TEXT BLOCK =>
This series is for the educators in towns with administrators whose minds have yet to expand.

This series is for the educators who don’t see themselves as educators, despite illuminating scholars in after-school programs, bodega conversations, tours of sacred spaces, and living room floors.

This series is for the educator who nods and smiles when the central text list is released at the beginning of the school year and then rebels at the start of the school year.

This series is for the educator who speaks up at the professional development.

This series is for the momma educator who everyone came to prior to the professional development to lament about their dreams and how they came to teach Black and Brown scholars about their reflections.

This series is for the momma educator who ain’t a momma but still a momma because she speaks up for you.

This series is for the poppa educator who does the same.

This series is for them. They. Non-binary educators who scholars trust with their whole selves, so they scour shelves, archives, and more to craft mirrors.

This series is for all y’all.

This series is for you.

Decolonize: to withdraw from a colony, to stand independently.

To withdraw from colonization: word to Shuri.

To withdraw from dominant and mainstream conditioning.

We are conditioned. Anecdotes, that carry slivers of truth, sometimes none at all, make their way into our history books as fact. They will have you believing that Harriet Tubman was older and feeble when her defiance began, instead of the thirteen year old that stood her ground while witnessing an enslaved boy be punished in a store. They will have you believing that Rosa was older and tired, as if her grandfather wasn’t an activist and her strategy wasn’t implemented before. They will tell you that Martin Luther King Jr. was a peaceful and quiet man, Malcolm X was reckless, and Medgar was in between.

They will only give you these names and they will stuff the others in notations, one-offs, museum projector slides, and purgatory.

And if you never knew it existed, if you didn’t know your struggle was a reoccurring one, if you thought it was the first time…does it resound?


I’m trying to recollect where it started.

The crevices of my mother’s arms as she read me Langston Hughes.

My father’s obsession with autobiographies and poetry collections.

The trips to our native island of Jamaica where the questions left my pre-teen lips a mile a minute.

The impromptu history trips with my grandmother’s church.

Attending an HBCU where cotton grew on campus.

EXERCISE PROMPT => List every person named in the essay's paragraph that begins "We are conditioned." The material that comes next is drawn from a different source than the essay.

DATASET CONTENT =>
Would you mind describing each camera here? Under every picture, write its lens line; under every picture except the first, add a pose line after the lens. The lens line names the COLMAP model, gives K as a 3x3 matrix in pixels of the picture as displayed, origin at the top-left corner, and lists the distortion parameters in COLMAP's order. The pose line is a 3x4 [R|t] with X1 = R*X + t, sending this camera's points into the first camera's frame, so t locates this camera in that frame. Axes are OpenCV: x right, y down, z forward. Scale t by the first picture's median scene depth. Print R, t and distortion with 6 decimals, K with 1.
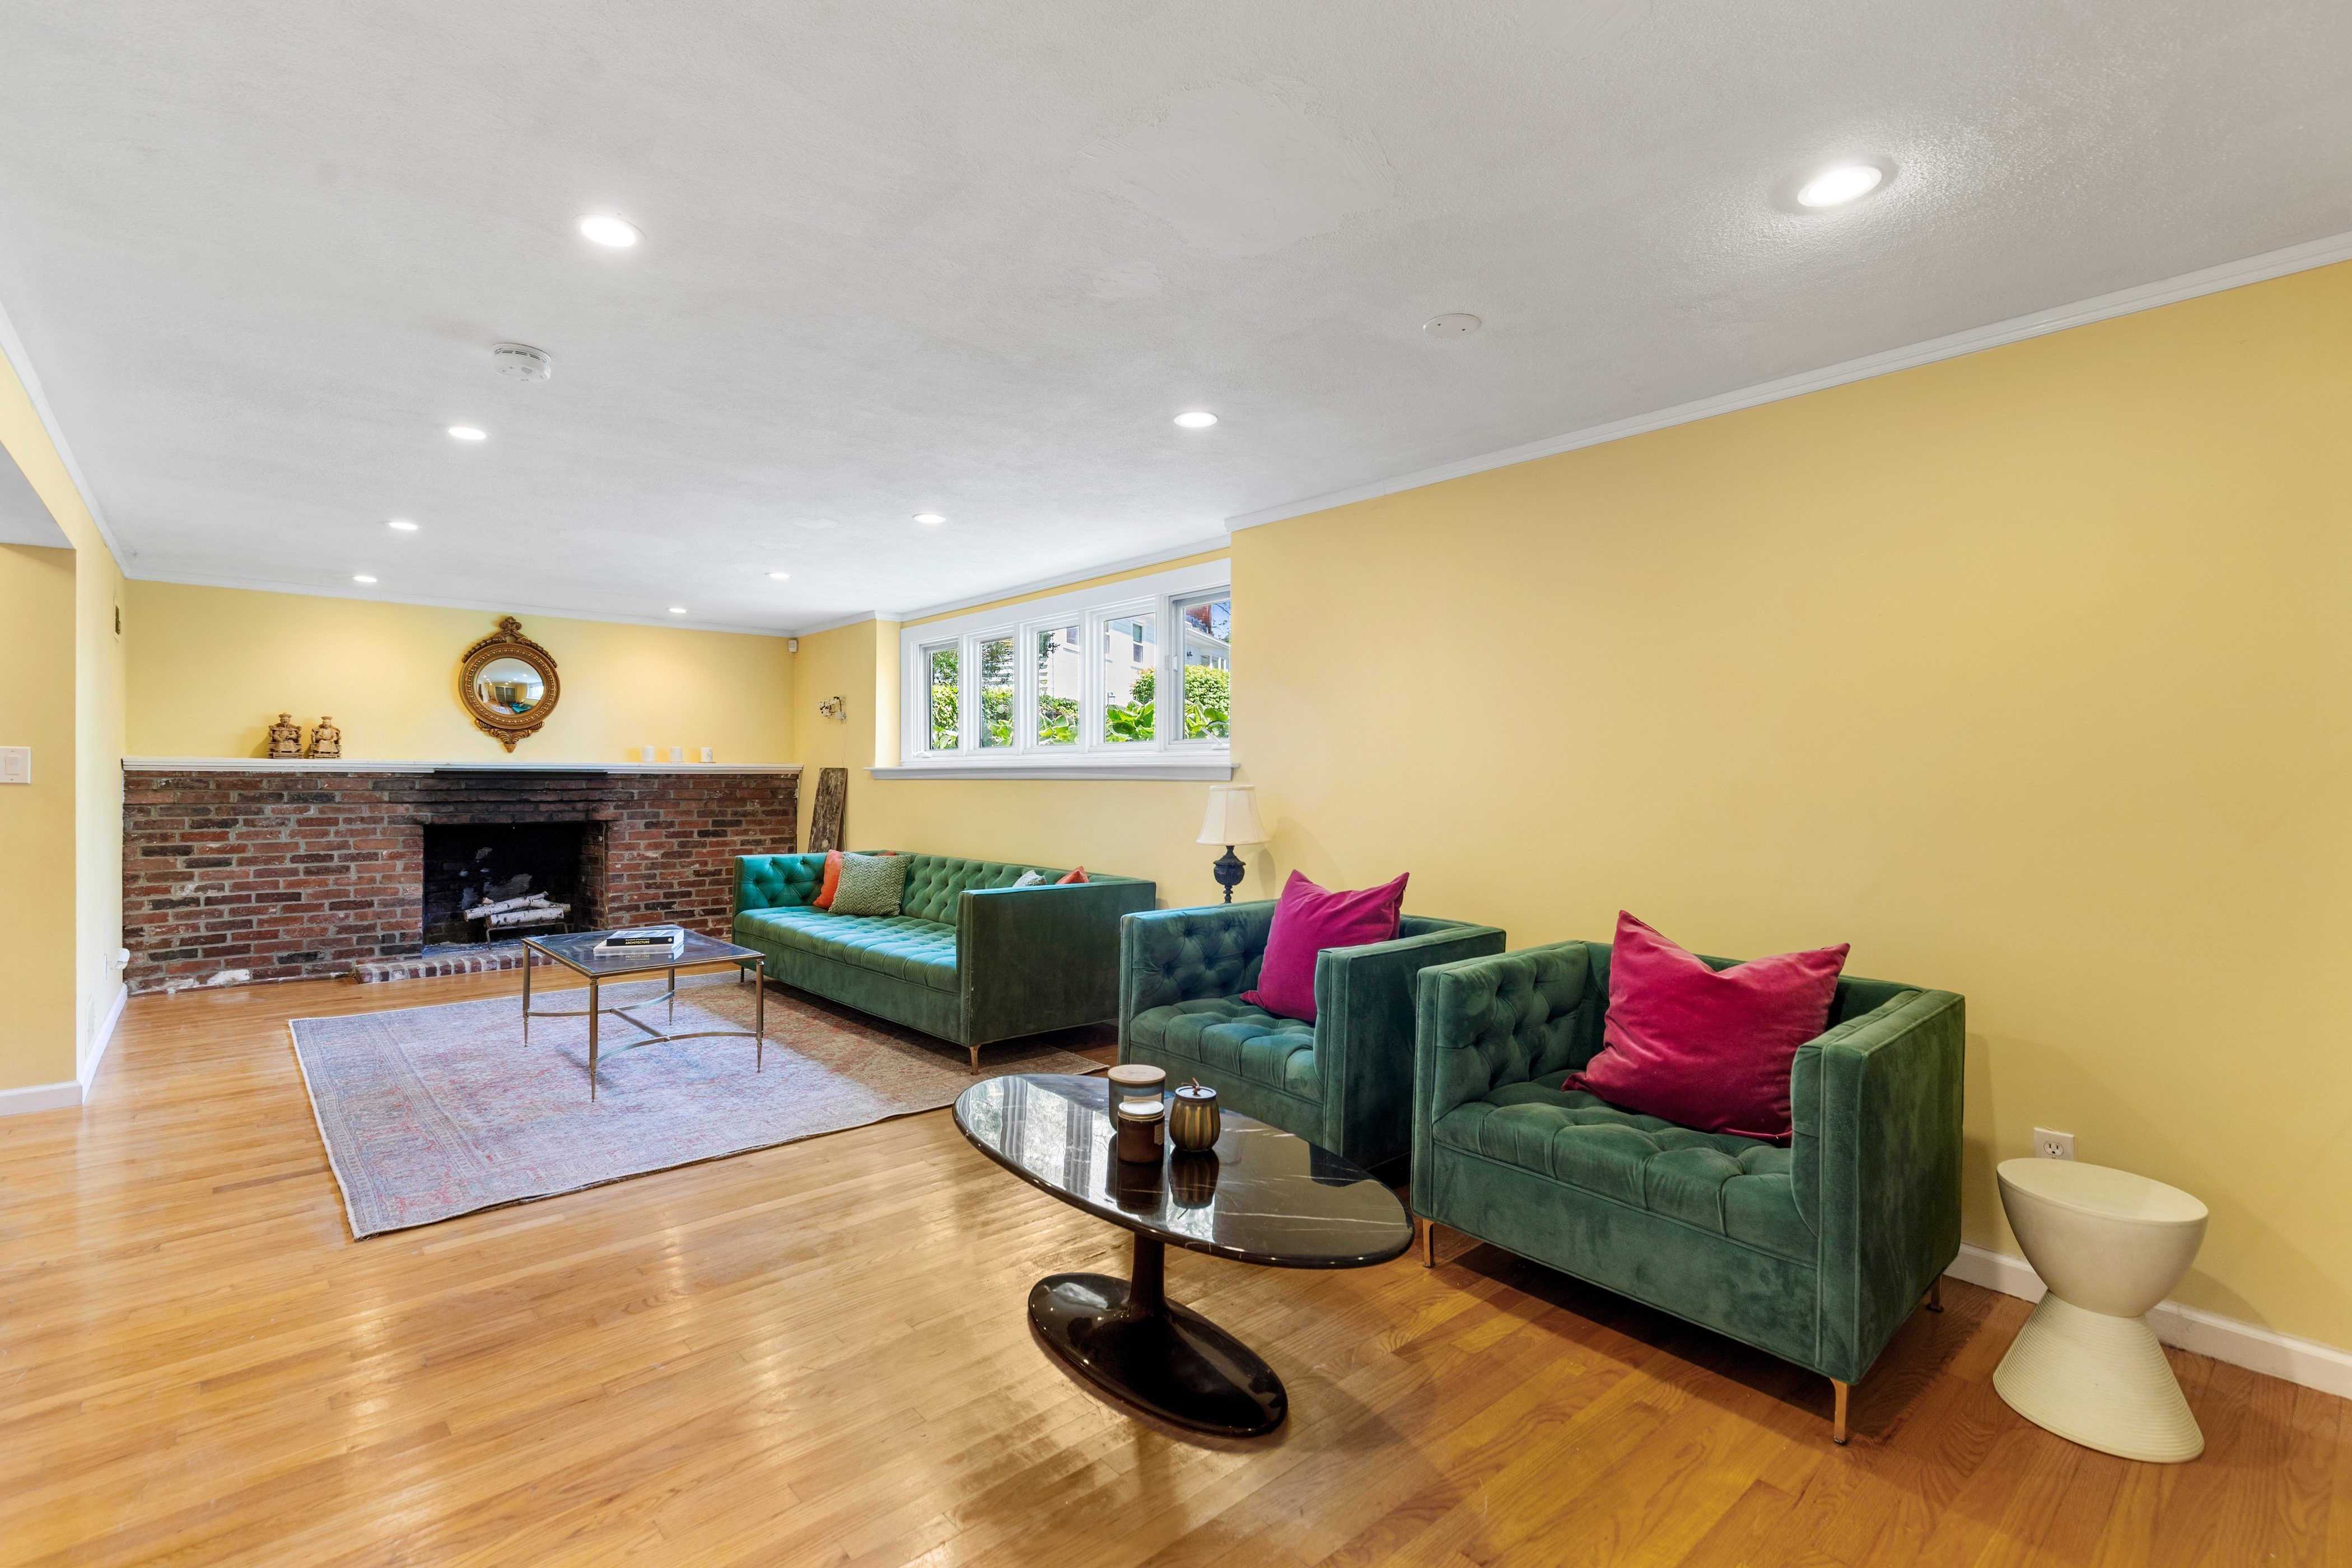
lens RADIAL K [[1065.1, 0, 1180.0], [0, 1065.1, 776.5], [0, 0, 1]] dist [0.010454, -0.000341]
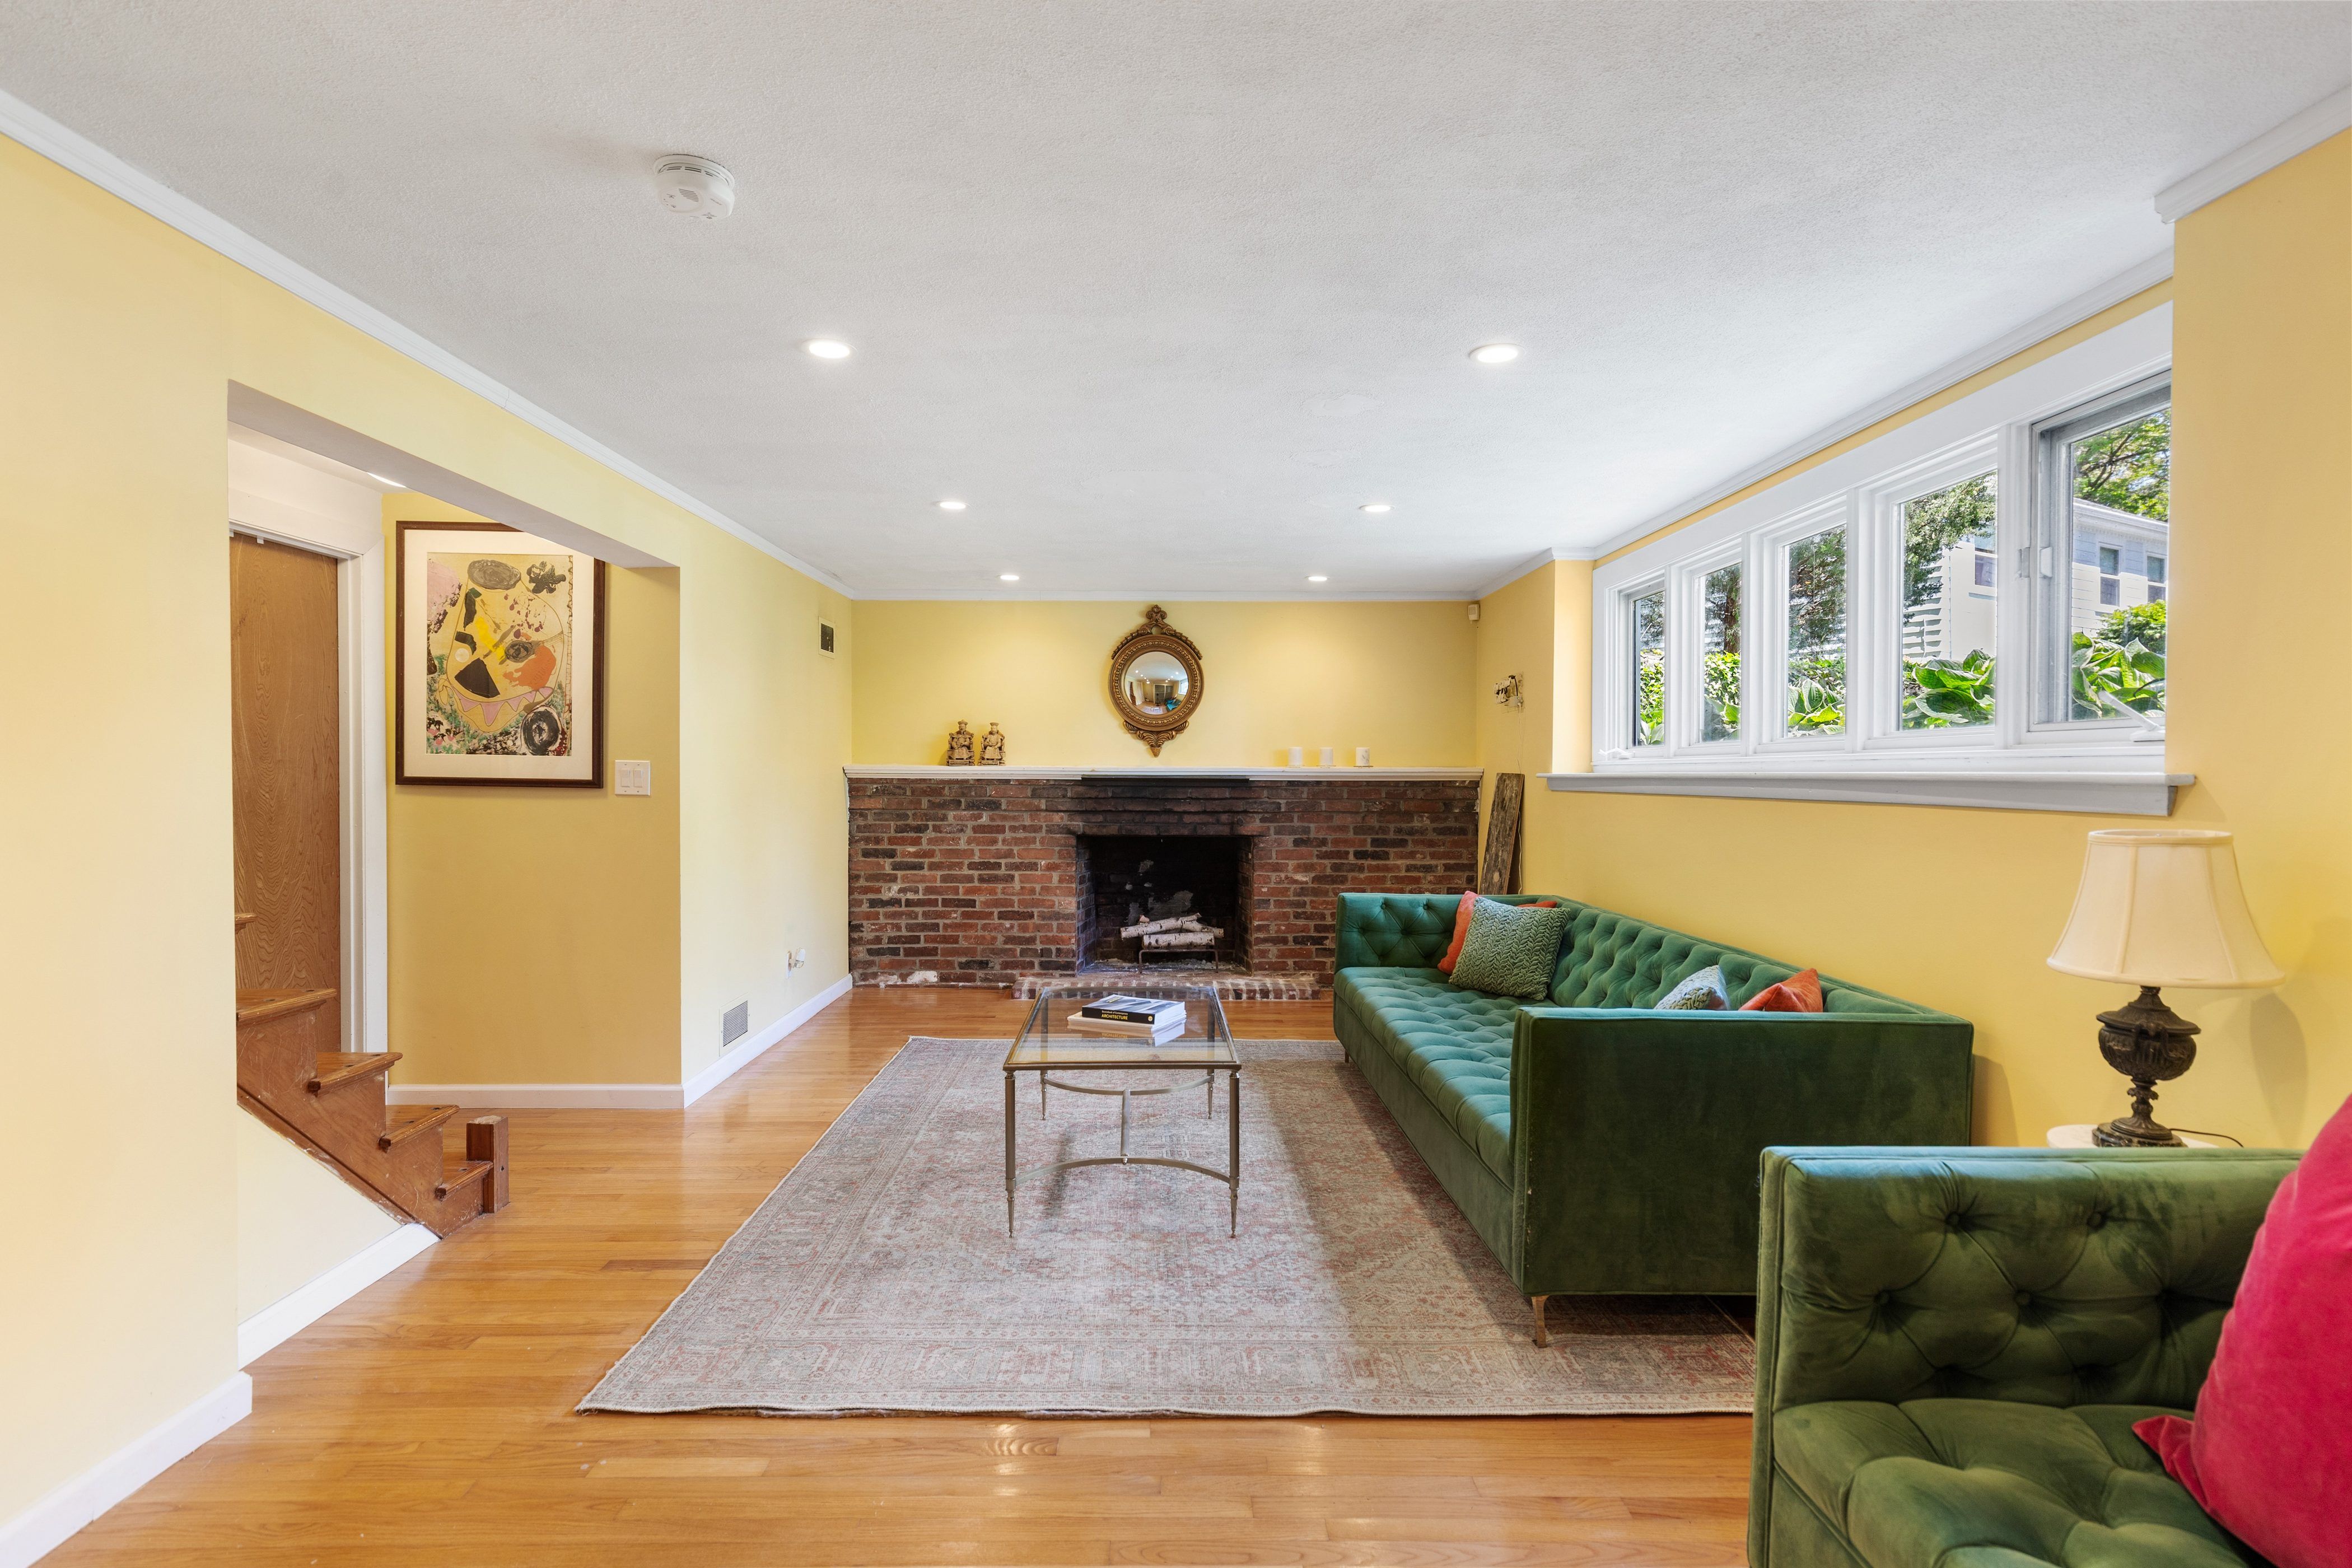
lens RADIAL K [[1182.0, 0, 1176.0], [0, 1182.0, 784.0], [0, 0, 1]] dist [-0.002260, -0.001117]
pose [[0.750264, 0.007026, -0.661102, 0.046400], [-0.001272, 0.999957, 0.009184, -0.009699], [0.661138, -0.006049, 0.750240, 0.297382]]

SOLUTION => Harriet Tubman, Rosa, Martin Luther King Jr., Malcolm X, Medgar